- WHAT IS NEEDED
Transcribe every line of the entries exactly.

- TASK DATA

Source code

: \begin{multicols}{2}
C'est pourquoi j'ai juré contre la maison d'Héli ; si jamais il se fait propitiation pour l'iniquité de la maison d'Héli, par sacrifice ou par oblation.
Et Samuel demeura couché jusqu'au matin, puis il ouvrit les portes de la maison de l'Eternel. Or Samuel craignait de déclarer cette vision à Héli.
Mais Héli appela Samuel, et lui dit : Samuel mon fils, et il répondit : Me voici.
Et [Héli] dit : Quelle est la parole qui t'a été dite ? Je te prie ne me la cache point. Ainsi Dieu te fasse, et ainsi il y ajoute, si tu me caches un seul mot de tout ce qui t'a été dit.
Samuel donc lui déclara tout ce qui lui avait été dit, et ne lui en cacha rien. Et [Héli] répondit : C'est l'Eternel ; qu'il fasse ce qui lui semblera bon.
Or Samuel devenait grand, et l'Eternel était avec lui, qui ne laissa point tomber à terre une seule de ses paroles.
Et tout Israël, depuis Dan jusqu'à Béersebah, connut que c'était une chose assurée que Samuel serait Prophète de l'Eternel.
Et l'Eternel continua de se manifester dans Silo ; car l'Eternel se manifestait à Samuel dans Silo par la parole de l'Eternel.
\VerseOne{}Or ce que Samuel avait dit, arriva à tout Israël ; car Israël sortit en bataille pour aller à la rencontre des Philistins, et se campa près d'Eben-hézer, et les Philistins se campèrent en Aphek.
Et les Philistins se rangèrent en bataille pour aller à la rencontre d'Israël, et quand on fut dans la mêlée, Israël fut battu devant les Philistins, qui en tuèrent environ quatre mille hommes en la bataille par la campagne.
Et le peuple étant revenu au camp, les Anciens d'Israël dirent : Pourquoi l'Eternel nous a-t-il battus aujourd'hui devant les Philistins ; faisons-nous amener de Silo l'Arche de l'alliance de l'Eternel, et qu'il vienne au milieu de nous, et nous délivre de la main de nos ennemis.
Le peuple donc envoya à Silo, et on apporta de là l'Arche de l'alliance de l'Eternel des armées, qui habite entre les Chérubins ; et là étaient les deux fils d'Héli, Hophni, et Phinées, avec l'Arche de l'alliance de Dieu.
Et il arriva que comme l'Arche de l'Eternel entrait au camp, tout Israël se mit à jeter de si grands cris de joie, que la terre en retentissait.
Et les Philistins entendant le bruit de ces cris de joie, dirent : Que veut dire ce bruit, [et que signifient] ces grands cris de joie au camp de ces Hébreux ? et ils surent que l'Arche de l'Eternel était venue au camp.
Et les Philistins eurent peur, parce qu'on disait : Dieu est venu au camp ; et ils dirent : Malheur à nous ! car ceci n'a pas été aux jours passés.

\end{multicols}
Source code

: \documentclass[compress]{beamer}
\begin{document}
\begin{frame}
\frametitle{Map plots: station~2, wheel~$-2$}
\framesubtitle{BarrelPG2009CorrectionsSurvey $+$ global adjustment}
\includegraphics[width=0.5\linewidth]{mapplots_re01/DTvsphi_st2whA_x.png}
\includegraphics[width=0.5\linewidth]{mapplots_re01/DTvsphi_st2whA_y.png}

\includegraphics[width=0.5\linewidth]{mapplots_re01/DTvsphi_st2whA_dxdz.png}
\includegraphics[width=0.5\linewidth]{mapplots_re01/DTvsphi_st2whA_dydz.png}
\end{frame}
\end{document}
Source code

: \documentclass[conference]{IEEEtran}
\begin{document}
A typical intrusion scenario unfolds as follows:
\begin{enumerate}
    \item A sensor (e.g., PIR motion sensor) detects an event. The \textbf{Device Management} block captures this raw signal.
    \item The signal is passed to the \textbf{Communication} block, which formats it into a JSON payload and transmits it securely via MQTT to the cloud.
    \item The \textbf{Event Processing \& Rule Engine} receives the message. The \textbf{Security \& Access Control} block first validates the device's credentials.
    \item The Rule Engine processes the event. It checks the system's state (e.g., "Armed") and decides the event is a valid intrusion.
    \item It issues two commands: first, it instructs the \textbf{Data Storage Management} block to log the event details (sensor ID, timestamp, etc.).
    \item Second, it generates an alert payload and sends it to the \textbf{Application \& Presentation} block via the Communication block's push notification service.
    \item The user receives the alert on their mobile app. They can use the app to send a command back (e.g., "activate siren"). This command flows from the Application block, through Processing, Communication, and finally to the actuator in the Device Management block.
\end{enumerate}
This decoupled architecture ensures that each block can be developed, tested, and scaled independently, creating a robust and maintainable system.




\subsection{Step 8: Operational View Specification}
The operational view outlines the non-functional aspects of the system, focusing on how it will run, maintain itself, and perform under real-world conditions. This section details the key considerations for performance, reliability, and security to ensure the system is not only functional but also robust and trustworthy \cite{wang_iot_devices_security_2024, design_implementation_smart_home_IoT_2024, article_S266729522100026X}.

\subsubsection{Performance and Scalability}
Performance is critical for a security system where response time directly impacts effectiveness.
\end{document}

- RESULT OF THIS TASK
Source code

: \begin{multicols}{2}
C'est pourquoi j'ai juré contre la maison d'Héli ; si jamais il se fait propitiation pour l'iniquité de la maison d'Héli, par sacrifice ou par oblation.
Et Samuel demeura couché jusqu'au matin, puis il ouvrit les portes de la maison de l'Eternel. Or Samuel craignait de déclarer cette vision à Héli.
Mais Héli appela Samuel, et lui dit : Samuel mon fils, et il répondit : Me voici.
Et [Héli] dit : Quelle est la parole qui t'a été dite ? Je te prie ne me la cache point. Ainsi Dieu te fasse, et ainsi il y ajoute, si tu me caches un seul mot de tout ce qui t'a été dit.
Samuel donc lui déclara tout ce qui lui avait été dit, et ne lui en cacha rien. Et [Héli] répondit : C'est l'Eternel ; qu'il fasse ce qui lui semblera bon.
Or Samuel devenait grand, et l'Eternel était avec lui, qui ne laissa point tomber à terre une seule de ses paroles.
Et tout Israël, depuis Dan jusqu'à Béersebah, connut que c'était une chose assurée que Samuel serait Prophète de l'Eternel.
Et l'Eternel continua de se manifester dans Silo ; car l'Eternel se manifestait à Samuel dans Silo par la parole de l'Eternel.
\VerseOne{}Or ce que Samuel avait dit, arriva à tout Israël ; car Israël sortit en bataille pour aller à la rencontre des Philistins, et se campa près d'Eben-hézer, et les Philistins se campèrent en Aphek.
Et les Philistins se rangèrent en bataille pour aller à la rencontre d'Israël, et quand on fut dans la mêlée, Israël fut battu devant les Philistins, qui en tuèrent environ quatre mille hommes en la bataille par la campagne.
Et le peuple étant revenu au camp, les Anciens d'Israël dirent : Pourquoi l'Eternel nous a-t-il battus aujourd'hui devant les Philistins ; faisons-nous amener de Silo l'Arche de l'alliance de l'Eternel, et qu'il vienne au milieu de nous, et nous délivre de la main de nos ennemis.
Le peuple donc envoya à Silo, et on apporta de là l'Arche de l'alliance de l'Eternel des armées, qui habite entre les Chérubins ; et là étaient les deux fils d'Héli, Hophni, et Phinées, avec l'Arche de l'alliance de Dieu.
Et il arriva que comme l'Arche de l'Eternel entrait au camp, tout Israël se mit à jeter de si grands cris de joie, que la terre en retentissait.
Et les Philistins entendant le bruit de ces cris de joie, dirent : Que veut dire ce bruit, [et que signifient] ces grands cris de joie au camp de ces Hébreux ? et ils surent que l'Arche de l'Eternel était venue au camp.
Et les Philistins eurent peur, parce qu'on disait : Dieu est venu au camp ; et ils dirent : Malheur à nous ! car ceci n'a pas été aux jours passés.

\end{multicols}
Source code

: \documentclass[compress]{beamer}
\begin{document}
\begin{frame}
\frametitle{Map plots: station~2, wheel~$-2$}
\framesubtitle{BarrelPG2009CorrectionsSurvey $+$ global adjustment}
\includegraphics[width=0.5\linewidth]{mapplots_re01/DTvsphi_st2whA_x.png}
\includegraphics[width=0.5\linewidth]{mapplots_re01/DTvsphi_st2whA_y.png}

\includegraphics[width=0.5\linewidth]{mapplots_re01/DTvsphi_st2whA_dxdz.png}
\includegraphics[width=0.5\linewidth]{mapplots_re01/DTvsphi_st2whA_dydz.png}
\end{frame}
\end{document}
Source code

: \documentclass[conference]{IEEEtran}
\begin{document}
A typical intrusion scenario unfolds as follows:
\begin{enumerate}
    \item A sensor (e.g., PIR motion sensor) detects an event. The \textbf{Device Management} block captures this raw signal.
    \item The signal is passed to the \textbf{Communication} block, which formats it into a JSON payload and transmits it securely via MQTT to the cloud.
    \item The \textbf{Event Processing \& Rule Engine} receives the message. The \textbf{Security \& Access Control} block first validates the device's credentials.
    \item The Rule Engine processes the event. It checks the system's state (e.g., "Armed") and decides the event is a valid intrusion.
    \item It issues two commands: first, it instructs the \textbf{Data Storage Management} block to log the event details (sensor ID, timestamp, etc.).
    \item Second, it generates an alert payload and sends it to the \textbf{Application \& Presentation} block via the Communication block's push notification service.
    \item The user receives the alert on their mobile app. They can use the app to send a command back (e.g., "activate siren"). This command flows from the Application block, through Processing, Communication, and finally to the actuator in the Device Management block.
\end{enumerate}
This decoupled architecture ensures that each block can be developed, tested, and scaled independently, creating a robust and maintainable system.




\subsection{Step 8: Operational View Specification}
The operational view outlines the non-functional aspects of the system, focusing on how it will run, maintain itself, and perform under real-world conditions. This section details the key considerations for performance, reliability, and security to ensure the system is not only functional but also robust and trustworthy \cite{wang_iot_devices_security_2024, design_implementation_smart_home_IoT_2024, article_S266729522100026X}.

\subsubsection{Performance and Scalability}
Performance is critical for a security system where response time directly impacts effectiveness.
\end{document}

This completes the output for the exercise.